● **Text shown**:

○ ○ ○

The Real Revolution and You
Dr. Bierly is a member of the staff of the Foundation for Economic Education.
Clear thinking and straight answers can help you to win the real revolution which goes on in the minds of men.
Who are the real revolutionaries in the world today? Many would say, “The Communists, of course! Their day-and-night, around-the-world effort is the major revolutionary program of our times!”
Others would counter, “No! Revolution means a radical change u and communism is only a return to an age-old authoritarian tyranny, rooted in paganism and manifested in imperialism. What’s new about that?”
Still others would suggest, “The revolution has happened here in the United States in the past 20 years! Almost overnight we reversed ‘rugged individualism’ and launched into a bold new era—with a prosperous planned economy and guaranteed security.”
While it may come as a shock to some, there is nothing revolutionary or even new about America’s quarter-century experiment in attempting to provide for “social welfare.”
It has been tried on various occasions in the last 6,000 years. To cite just one—Augustus Caesar planned meticulously for his people, and initiated various social reforms so they could live happily, free from want, and even without exerting much initiative. But Caesar’s Roman Empire vanished into the centuries-long black-out of the Dark Ages.

○ ○ ○

● **What this exercise asks**:
A) In the text "The Real Revolution and You," shorten the paragraph that begins "It has been tried on various occasions" to a bulleted list that keeps its main facts.
B) According to the text "The Real Revolution and You," where is Dr. Bierly a staff member?

○ ○ ○

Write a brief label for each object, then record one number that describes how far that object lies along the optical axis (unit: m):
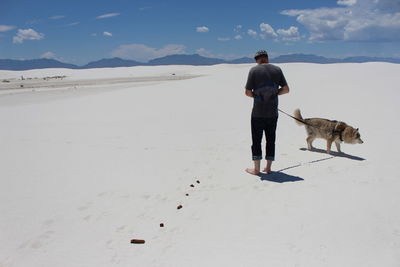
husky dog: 7.69
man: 5.66
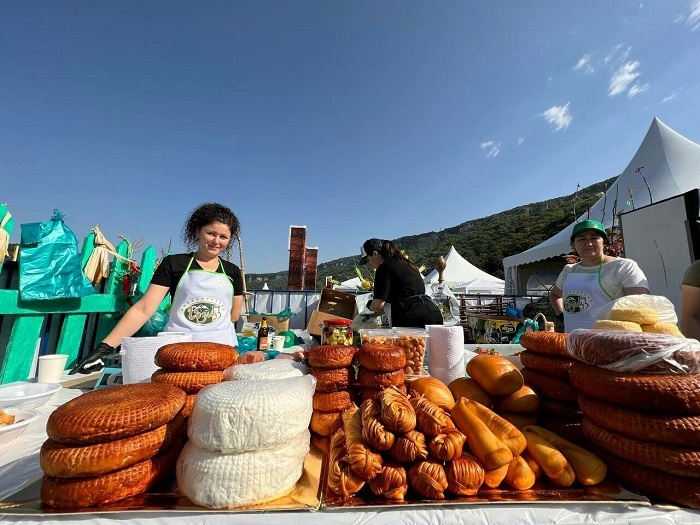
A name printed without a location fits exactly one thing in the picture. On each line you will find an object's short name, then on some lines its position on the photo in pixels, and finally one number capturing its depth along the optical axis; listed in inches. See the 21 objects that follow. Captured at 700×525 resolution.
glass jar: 59.2
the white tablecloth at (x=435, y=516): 26.6
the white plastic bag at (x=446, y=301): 215.5
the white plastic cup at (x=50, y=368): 67.5
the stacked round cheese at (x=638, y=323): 40.8
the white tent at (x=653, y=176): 347.6
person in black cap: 111.1
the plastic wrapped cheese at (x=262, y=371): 38.1
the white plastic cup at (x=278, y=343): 99.4
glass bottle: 96.9
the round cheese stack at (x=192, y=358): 40.1
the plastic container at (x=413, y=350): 53.8
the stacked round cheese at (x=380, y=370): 42.3
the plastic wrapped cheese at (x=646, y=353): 31.4
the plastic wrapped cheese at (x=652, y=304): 44.1
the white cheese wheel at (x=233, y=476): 27.5
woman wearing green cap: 83.4
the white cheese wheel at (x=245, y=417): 27.6
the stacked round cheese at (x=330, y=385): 40.8
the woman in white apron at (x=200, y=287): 76.1
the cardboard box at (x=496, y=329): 182.9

○ ○ ○

● **Task-by-task answers**:
A)
- The "social welfare" approach has been tried several times over the last 6,000 years.
- One example is Augustus Caesar, who planned meticulously for his people.
- He started social reforms so they could live happily, free from want, and without exerting much initiative.
- His Roman Empire later vanished into the centuries-long black-out of the Dark Ages.

B) The Foundation for Economic Education.